▶ Problem to solve: Repeat the data. Keep each line identical.

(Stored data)
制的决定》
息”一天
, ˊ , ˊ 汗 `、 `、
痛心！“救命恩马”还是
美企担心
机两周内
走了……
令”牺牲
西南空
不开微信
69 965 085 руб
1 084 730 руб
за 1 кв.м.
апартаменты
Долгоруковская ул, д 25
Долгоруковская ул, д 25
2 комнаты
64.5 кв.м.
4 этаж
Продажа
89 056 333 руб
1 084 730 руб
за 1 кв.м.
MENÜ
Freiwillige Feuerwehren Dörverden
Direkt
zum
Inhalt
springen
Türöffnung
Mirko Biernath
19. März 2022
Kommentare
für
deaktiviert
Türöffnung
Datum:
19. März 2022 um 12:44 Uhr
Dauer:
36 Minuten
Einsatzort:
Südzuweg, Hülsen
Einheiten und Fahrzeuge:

▶ Problem solution:
制的决定》
息”一天
, ˊ , ˊ 汗 `、 `、
痛心！“救命恩马”还是
美企担心
机两周内
走了……
令”牺牲
西南空
不开微信
69 965 085 руб
1 084 730 руб
за 1 кв.м.
апартаменты
Долгоруковская ул, д 25
Долгоруковская ул, д 25
2 комнаты
64.5 кв.м.
4 этаж
Продажа
89 056 333 руб
1 084 730 руб
за 1 кв.м.
MENÜ
Freiwillige Feuerwehren Dörverden
Direkt
zum
Inhalt
springen
Türöffnung
Mirko Biernath
19. März 2022
Kommentare
für
deaktiviert
Türöffnung
Datum:
19. März 2022 um 12:44 Uhr
Dauer:
36 Minuten
Einsatzort:
Südzuweg, Hülsen
Einheiten und Fahrzeuge:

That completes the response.